Y también hay que hablar de los «glitches» y bugs. Porque podemos derrotar a un jefe y que no cuente, que no avancemos, que no se guarden cosas permanentes.
Ya bajando revoluciones, que aún no haya un sistema para movernos entre santuarios, complica mucho la exploración y apertura de rutas. Al no haber mejoras permanentes como tal, que tengas que volver físicamente a otro santuario anterior, tanto para retener calaveras como para volver a empezar de él y seguir otra ruta, pues es un engorro claro. Por el camino seguiremos teniendo el grindeo, combates, desbloqueo de cartas… Pero es poco agradable hacerlo cuando queremos volver atrás a buscar nuevos caminos, áreas y jefes. Claro, que aún reteniendo calaveras, no hay mejoras permanentes tampoco, solo más cartas y alguna cosa permanente, como los libros y encargos que nos hacen, si logramos salvarla hasta el siguiente santuario. Otra vez, decisión consciente. Aunque no hará mucha gracia haber acumulado, por ejemplo, varios libros que un personaje nos pide en esa vuelta, y que cuando le volvamos a ver en esas salas de descanso aleatorias, no tenga ninguno, porque no hemos llegado a conservarlos.

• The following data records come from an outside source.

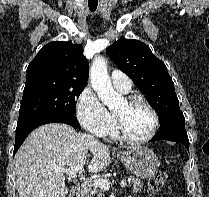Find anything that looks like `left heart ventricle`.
<instances>
[{"label": "left heart ventricle", "instance_id": "left-heart-ventricle-1", "mask_svg": "<svg viewBox=\"0 0 209 197\" xmlns=\"http://www.w3.org/2000/svg\"><path fill=\"white\" fill-rule=\"evenodd\" d=\"M114 113L121 119L127 134L134 138L146 136L153 125L152 114L140 102L129 105L122 101Z\"/></svg>", "mask_w": 209, "mask_h": 197}]
</instances>
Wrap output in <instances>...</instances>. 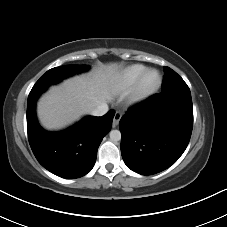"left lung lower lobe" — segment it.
Returning a JSON list of instances; mask_svg holds the SVG:
<instances>
[{
	"label": "left lung lower lobe",
	"instance_id": "0a47b994",
	"mask_svg": "<svg viewBox=\"0 0 227 227\" xmlns=\"http://www.w3.org/2000/svg\"><path fill=\"white\" fill-rule=\"evenodd\" d=\"M125 164L141 175L161 172L185 151L193 128L191 93H159L120 120Z\"/></svg>",
	"mask_w": 227,
	"mask_h": 227
}]
</instances>
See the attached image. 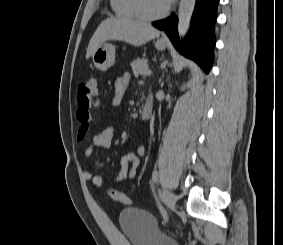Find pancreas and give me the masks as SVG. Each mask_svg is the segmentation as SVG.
Masks as SVG:
<instances>
[{"mask_svg": "<svg viewBox=\"0 0 283 245\" xmlns=\"http://www.w3.org/2000/svg\"><path fill=\"white\" fill-rule=\"evenodd\" d=\"M131 68L134 75L142 74L147 68V59L146 58H137L131 62Z\"/></svg>", "mask_w": 283, "mask_h": 245, "instance_id": "obj_1", "label": "pancreas"}]
</instances>
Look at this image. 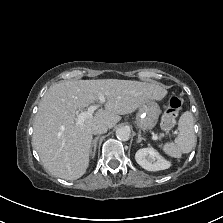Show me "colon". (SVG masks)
I'll return each mask as SVG.
<instances>
[{
	"label": "colon",
	"instance_id": "obj_1",
	"mask_svg": "<svg viewBox=\"0 0 223 223\" xmlns=\"http://www.w3.org/2000/svg\"><path fill=\"white\" fill-rule=\"evenodd\" d=\"M182 101L177 96H172L163 115L162 124L165 129H171L176 122V118L181 109Z\"/></svg>",
	"mask_w": 223,
	"mask_h": 223
}]
</instances>
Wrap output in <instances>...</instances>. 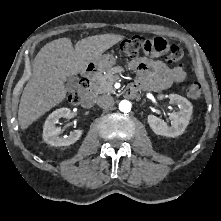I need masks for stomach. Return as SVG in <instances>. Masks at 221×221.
Here are the masks:
<instances>
[{"label":"stomach","mask_w":221,"mask_h":221,"mask_svg":"<svg viewBox=\"0 0 221 221\" xmlns=\"http://www.w3.org/2000/svg\"><path fill=\"white\" fill-rule=\"evenodd\" d=\"M116 63V59L111 54H104L101 55L94 61V65L97 67L98 70L104 71L108 70Z\"/></svg>","instance_id":"stomach-1"}]
</instances>
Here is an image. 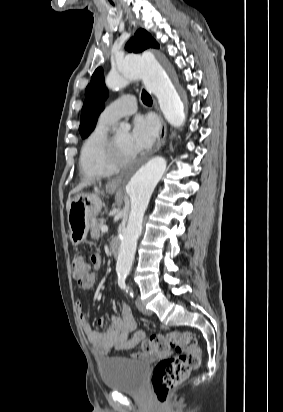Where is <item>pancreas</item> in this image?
Wrapping results in <instances>:
<instances>
[{
	"label": "pancreas",
	"mask_w": 283,
	"mask_h": 412,
	"mask_svg": "<svg viewBox=\"0 0 283 412\" xmlns=\"http://www.w3.org/2000/svg\"><path fill=\"white\" fill-rule=\"evenodd\" d=\"M104 219H94L91 223V237L98 239L100 237L101 227L104 225Z\"/></svg>",
	"instance_id": "1"
}]
</instances>
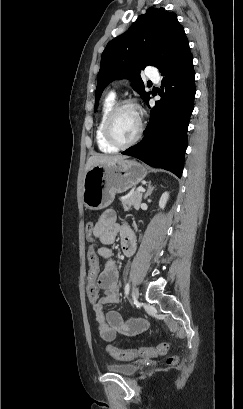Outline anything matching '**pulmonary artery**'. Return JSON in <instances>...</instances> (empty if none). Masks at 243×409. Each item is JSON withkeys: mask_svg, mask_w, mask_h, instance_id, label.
<instances>
[{"mask_svg": "<svg viewBox=\"0 0 243 409\" xmlns=\"http://www.w3.org/2000/svg\"><path fill=\"white\" fill-rule=\"evenodd\" d=\"M147 77L155 82H159L160 81V76L158 74V72L156 70H149L146 73Z\"/></svg>", "mask_w": 243, "mask_h": 409, "instance_id": "1", "label": "pulmonary artery"}]
</instances>
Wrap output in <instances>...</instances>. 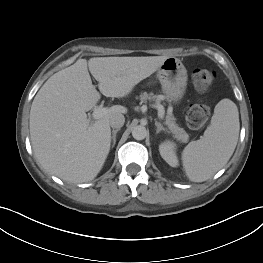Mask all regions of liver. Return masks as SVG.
<instances>
[{
  "label": "liver",
  "instance_id": "liver-1",
  "mask_svg": "<svg viewBox=\"0 0 263 263\" xmlns=\"http://www.w3.org/2000/svg\"><path fill=\"white\" fill-rule=\"evenodd\" d=\"M168 56L78 59L52 75L36 94L30 110V136L41 167L70 183L93 180L110 151V118L127 113L113 105L95 122L87 119L100 99L90 74L106 97L123 98L149 77Z\"/></svg>",
  "mask_w": 263,
  "mask_h": 263
}]
</instances>
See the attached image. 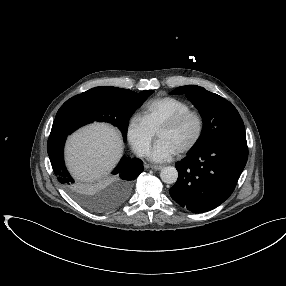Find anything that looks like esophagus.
Segmentation results:
<instances>
[{
  "label": "esophagus",
  "instance_id": "34e87169",
  "mask_svg": "<svg viewBox=\"0 0 286 286\" xmlns=\"http://www.w3.org/2000/svg\"><path fill=\"white\" fill-rule=\"evenodd\" d=\"M149 167L151 169L157 170V171H159V170H161L163 168V166H161V165H150Z\"/></svg>",
  "mask_w": 286,
  "mask_h": 286
}]
</instances>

Si habéis seguido leyendo, es comprensible que el ánimo haya bajado. Death Machine tiene cosas realmente muy buenas. Sin los fallos de control, bugs y rendimiento es claramente un juego notable, incluso notable alto. Sin ellos ya sería cosa de cada jugador ver como lleva esa combinación de metroidvania permanente con roguelike de runs, que realmente funciona muy bien. De hecho, no es un juego largo per sé, no tiene un número elevado de jefes y localizaciones. Por eso la gracia es hacernos nuestro propio camino, abrir el mapa a mordiscos, y disfrutar de una narrativa comedida pero fascinante dentro de ese mundo monstruosamente hostil.
Esperamos desde aquí que las mejoras que el juego seguirá recibiendo -se añadió hace unos días un parámetro para rebajar o subir la vida de los enemigos, dependiendo del reto que busquemos- redunden en hacer Death Machine el juego que merece ser.